The Guerrillas’ Youth Armies
Claudia Sánchez-Bustamante/DIÁLOGO
16/03/2011

Abuses against Minors and Vulnerable Populations in the Hands of Terrorist Movements

Seventeen thousand minors are part of the internal armed conflict in Colombia according to the Colombian non-governmental organization (NGO) “Our Children: Task without End” (“Nuestra Niñez Tarea Sin Fin”).

The International Tribunal on Children Affected by War and Poverty, an NGO created by the International Diplomatic Humanitarian Mission following the genocide in Rwanda in 1994 (Mission Diplomatique Internationale Humanitaire), has estimated that of the 6,000 to 11,000 child soldiers in the Andean country in 2009, half were found in the ranks of the Revolutionary Armed Forces of Colombia (FARC).

“They’re using children as young as six years old for intelligence work, planting anti-personnel mines, and transporting explosives,” said Sergio Tapia, the tribunal’s director.

These figures put Colombia in fifth place among countries where illegal armed groups recruit those under the age of seventeen, the Colombian magazine Cambio [Change] reported.

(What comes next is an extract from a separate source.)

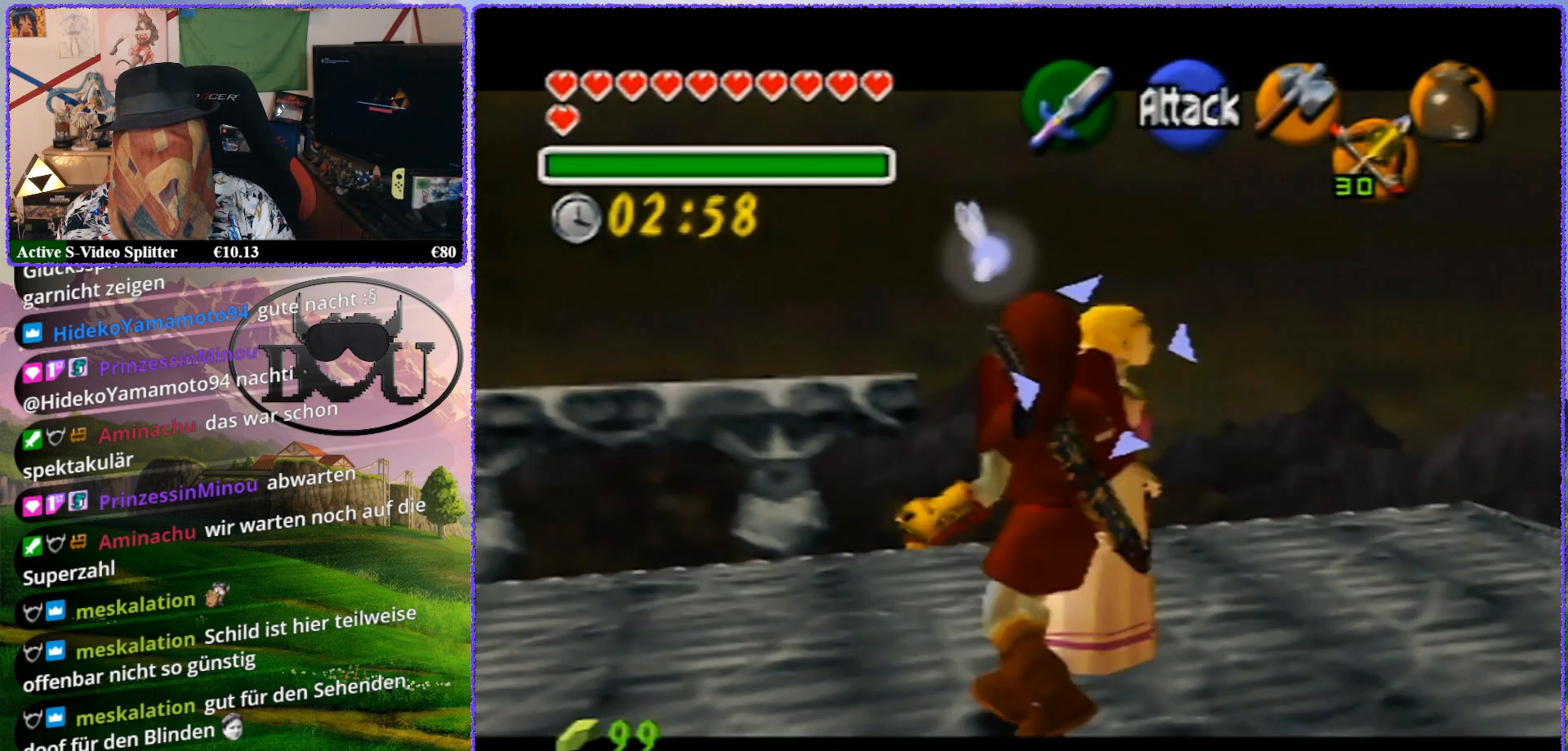
{"buttons": ["R1", "Z"], "left_stick": "up", "events": []}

Nevertheless, figures from the Colombian Humanitarian Aid for the Demobilized Program (PAHD) reveal that the average age of recruitment in that country varies between six and fourteen years old.

According to León Valencia, director of Colombian NGO New Rainbow Corporation (Corporación Nuevo Arco Iris), terrorist groups recruit these children in order to replace casualties and desertions by demobilized fighters.

“New narco-paramilitaries need cheaper labor, and the easiest to exploit, use, and discard are children,” said a report by the Colombian NGO Human Rights and Displacement Consulting (Consultoría para los Derechos Humanos y el Desplazamiento).

The fact that these young people come from social environments where they lack opportunities facilitates their decision to join the ranks of a guerrilla group as their only way out.

In her analysis “Prisioneros combatientes” [Combatant Prisoners], Colombian political scientist Natalia Springer stated that more than 70 percent of demobilized minors interviewed for her report affirmed that they had lacked opportunities for access to land, education, or money to better themselves. In fact, more than 80 percent of those interviewed affirmed that they had received only very basic formal education before joining the guerrillas.

“The simple fact of living in a violent area, being in a dysfunctional family environment, poverty, displacement, and conflict over wealth make children easy prey for war,” Springer said.

As a side effect of recruitment, another abuse committed against the population of child guerrillas is the forced prostitution of girls, Mauricio Romero of the New Rainbow Corporation said in an article published in the magazine Semana [Week].

According to the Colombian Human Rights Ombudsman (Defensoría del Pueblo), 92 percent of girls who become pregnant while part of guerrilla groups are forced to have abortions.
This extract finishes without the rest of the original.